Chaque 21 juin, la musique envahit les rues de France et bien au-delà. Cette année encore, la Fête de la musique a tenu ses promesses en matière d’ambiance… mais a aussi été marquée par des violences qui interrogent.
Depuis son lancement officiel le 21 juin 1982, la Fête de la musique est devenue un rituel estival profondément ancré dans les habitudes françaises. Instaurée par Jack Lang, alors ministre de la Culture, et Maurice Fleuret, directeur de la musique et de la danse, cette célébration a vu le jour dans l’élan de la Fête de la jeunesse et de la musique organisée en 1981 par André Henry, ministre du Temps libre. Elle s’inspirait déjà d’un concert géant donné place de la République à Paris, réunissant Jacques Higelin, Téléphone et plus de 100 000 personnes.
Une célébration mondiale et populaire
Quarante-trois ans plus tard, cette initiative française s’est transformée en un événement d’envergure planétaire. En 2014, plus de 120 pays sur les cinq continents avaient déjà adopté cette manifestation festive, de l’Europe à l’Amérique latine, en passant par l’Afrique et l’Asie.
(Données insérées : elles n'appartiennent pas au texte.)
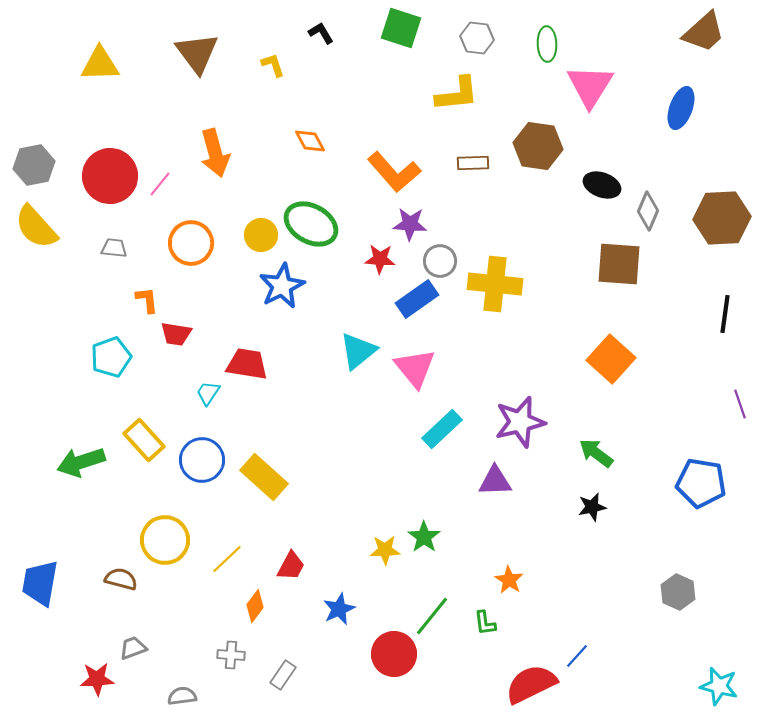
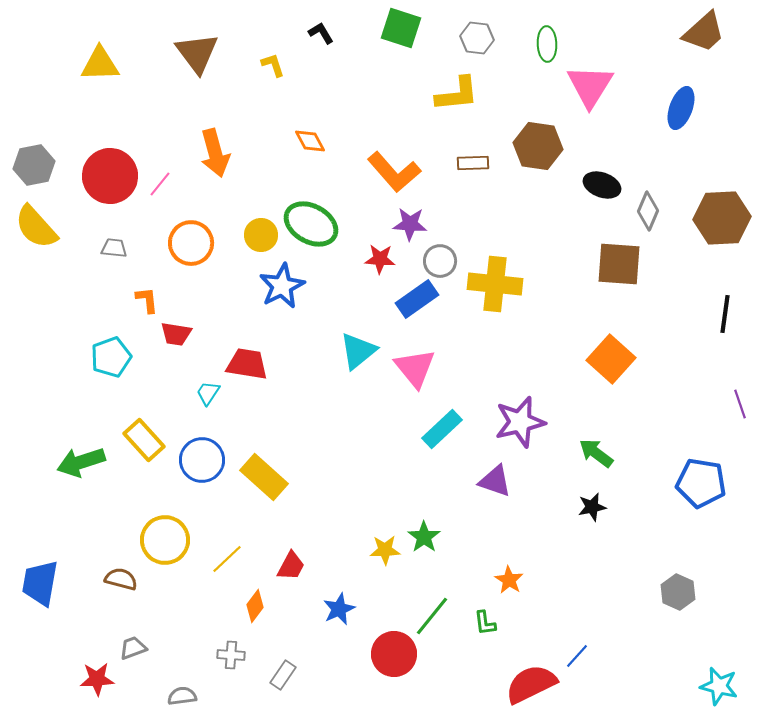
purple triangle at (495, 481): rotated 21 degrees clockwise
Le choix du 21 juin, jour du solstice d’été, renforce la dimension symbolique : célébrer la musique à l’occasion du jour le plus long de l’année, en lien avec des traditions anciennes comme les fêtes de la Saint-Jean ou les Nuits blanches des pays nordiques.
Partout, les rues se transforment en scènes ouvertes, les places en pistes de danse, les bars en mini-concerts. À Paris, ville de lumière, les foules se sont pressées dans tous les quartiers : du Marais à Belleville, de Saint-Michel à la Villette. Hommes, femmes, jeunes, moins jeunes, toutes origines confondues : c’est un brassage humain qui se met à vibrer au rythme des sons électro, rock, jazz, raï, rap, kabyle ou classique. Une parenthèse enchantée dans un monde souvent inquiet, morose, voire fragmenté.
Des ombres au tableau
Mais cette fête populaire, censée unir et exalter la joie, a été ternie par une série d’incidents préoccupants. Le ministère de l’Intérieur a dressé un bilan alarmant : 371 interpellations et 305 gardes à vue ont été enregistrées à travers le pays pour divers délits. Si certains débordements sont devenus tristement habituels à l’occasion de grands rassemblements, d’autres faits ont provoqué une vive inquiétude.
Parmi eux, le retour inquiétant des piqûres sauvages. Pas moins de 145 victimes – essentiellement des jeunes femmes – ont signalé avoir été piquées à leur insu lors de la soirée, aussi bien en métropole qu’en Outre-mer. Selon certaines sources, plusieurs d’entre elles ont été dirigées vers des centres hospitaliers afin de subir des analyses toxicologiques. Ce phénomène, apparu lors d’événements festifs ces dernières années, demeure difficile à expliquer et à sanctionner, faute d’identification rapide des auteurs.
Le bilan humain est également lourd : 1477 personnes ont été légèrement blessées, 14 gravement touchées, parmi lesquelles trois membres des forces de l’ordre. Les pompiers, eux, sont intervenus sur 51 feux de véhicules et 39 départs de feu sur la voie publique.
Une fête de la musique à préserver et… à sécuriser
Si la Fête de la musique reste un événement fédérateur, elle interroge aujourd’hui sur sa sécurité. Comment maintenir son esprit d’ouverture tout en assurant la protection des participants ? Comment éviter qu’elle ne devienne, pour certains, un prétexte à la violence ou aux agressions ? Autant de questions qui devront être posées si l’on veut que cette fête populaire reste une célébration universelle, joyeuse, et non un rendez-vous à haut risque.
En attendant, la musique, elle, continue de résonner, plus forte que les tensions ambiantes.